Surrounded by family farms and orchards, an exploration of local food culture begins with a tour of the Fruit Loop, which winds its way around the city of Bayfield
Bayfield’s location near Lake Superior and the Apostle Islands creates a unique micro-climate, which allows fruits and berries to flourish on the land surrounding the city. During the summer months, you can find fresh strawberries, sweet and tart cherries, raspberries, blueberries and blackberries at the downtown farmers market every Saturday morning and at roadside stands along the Fruit Loop.
As the temperatures start to cool, the apple orchards begin their harvest, offering apples of every size and flavor, including many heirloom varieties. Bayfield’s berry farms and orchards also offer pick your own options all season long.

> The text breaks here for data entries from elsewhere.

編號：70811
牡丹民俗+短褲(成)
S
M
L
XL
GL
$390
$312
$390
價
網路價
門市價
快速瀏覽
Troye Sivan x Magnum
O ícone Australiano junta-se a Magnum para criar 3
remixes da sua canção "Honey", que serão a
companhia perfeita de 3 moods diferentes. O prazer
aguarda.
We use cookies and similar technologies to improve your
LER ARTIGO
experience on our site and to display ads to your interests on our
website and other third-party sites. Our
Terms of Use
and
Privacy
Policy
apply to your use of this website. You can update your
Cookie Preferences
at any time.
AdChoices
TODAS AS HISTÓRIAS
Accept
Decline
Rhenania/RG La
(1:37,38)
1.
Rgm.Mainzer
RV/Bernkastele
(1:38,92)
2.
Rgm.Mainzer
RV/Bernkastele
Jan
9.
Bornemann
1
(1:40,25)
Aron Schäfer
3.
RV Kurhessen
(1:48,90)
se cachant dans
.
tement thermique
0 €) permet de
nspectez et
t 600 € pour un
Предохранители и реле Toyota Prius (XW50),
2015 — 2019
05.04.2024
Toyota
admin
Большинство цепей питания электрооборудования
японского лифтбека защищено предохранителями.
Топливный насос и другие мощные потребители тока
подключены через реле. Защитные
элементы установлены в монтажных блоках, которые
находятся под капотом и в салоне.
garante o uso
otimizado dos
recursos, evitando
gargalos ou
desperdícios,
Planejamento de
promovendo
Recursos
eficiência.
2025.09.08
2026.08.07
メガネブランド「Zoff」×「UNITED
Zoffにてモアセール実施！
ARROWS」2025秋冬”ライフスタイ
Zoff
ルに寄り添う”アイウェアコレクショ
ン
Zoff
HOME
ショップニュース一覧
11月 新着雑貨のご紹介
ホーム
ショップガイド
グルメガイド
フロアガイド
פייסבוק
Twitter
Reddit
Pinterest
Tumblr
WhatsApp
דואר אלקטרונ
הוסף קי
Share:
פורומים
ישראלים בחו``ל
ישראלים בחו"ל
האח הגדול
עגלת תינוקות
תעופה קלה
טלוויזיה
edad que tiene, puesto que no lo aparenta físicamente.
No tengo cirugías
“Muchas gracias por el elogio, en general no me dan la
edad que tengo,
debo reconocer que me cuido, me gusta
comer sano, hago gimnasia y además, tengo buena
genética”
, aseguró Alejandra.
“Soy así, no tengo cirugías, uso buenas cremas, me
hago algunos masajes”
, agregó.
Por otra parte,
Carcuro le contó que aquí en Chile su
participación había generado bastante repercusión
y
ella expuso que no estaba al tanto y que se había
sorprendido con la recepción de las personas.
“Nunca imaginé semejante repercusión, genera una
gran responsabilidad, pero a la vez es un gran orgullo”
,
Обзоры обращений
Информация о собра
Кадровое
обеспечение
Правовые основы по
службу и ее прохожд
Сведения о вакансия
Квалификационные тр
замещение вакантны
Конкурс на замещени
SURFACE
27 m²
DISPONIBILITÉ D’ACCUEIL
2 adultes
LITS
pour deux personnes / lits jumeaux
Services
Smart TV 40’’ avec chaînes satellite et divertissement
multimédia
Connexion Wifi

Known as the Berry Capital of Wisconsin, Bayfield proudly supports its local farmers and orchardists.
The fruit industry in Bayfield began with the first commercial orchard planted by William Knight in 1905. Having observed the success of backyard fruit trees, he purchased land outside of the city and planted twenty acres in cherries and twenty acres in apples. One year later he planted thousands more and kickstarted the agricultural region that we know today. Some of those original trees still produce apples and can be found at Hauser’s Superior View Farm, located on Hwy. J, 2 miles north of Bayfield.
The history of fruit production in the Bayfield area can be traced even further back than the first commercial orchard. In 1870, Roswell H. Pendergast, keeper of the Michigan Island lighthouse, dabbled in commercial fruit production on the Apostle Islands. He and his wife, Helen, planted over 1,000 trees and shrubs of various species on Michigan Island to test the growing conditions there. They developed an extensive orchard with an emphasis on apple trees, and also created a nursery from which they sold trees to the citizens of Bayfield. Although most of Michigan Island is now a federally designated wilderness area, recent restoration work at the Michigan Island lighthouse included the planting of apple trees to celebrate and recognize the influence and contribution of the Pendergast family to the region.
Every autumn, the growing season culminates with a three-day celebration of the regions’s agricultural heritage, the Bayfield Apple Festival. Known locally as Applefest, the event features local foods, arts and crafts booths and live entertainment provided by the Blue Canvas Orchestra of Big Top Chautuaqua.
It begins on the first Friday in October and is consistently rated as one of the top fall harvest festivals in the nation.
Special events include the coronation of the Apple Festival Queen, who is chosen from Bayfield’s orchard families, an apple peeling contest and the Grand Parade on Sunday afternoon.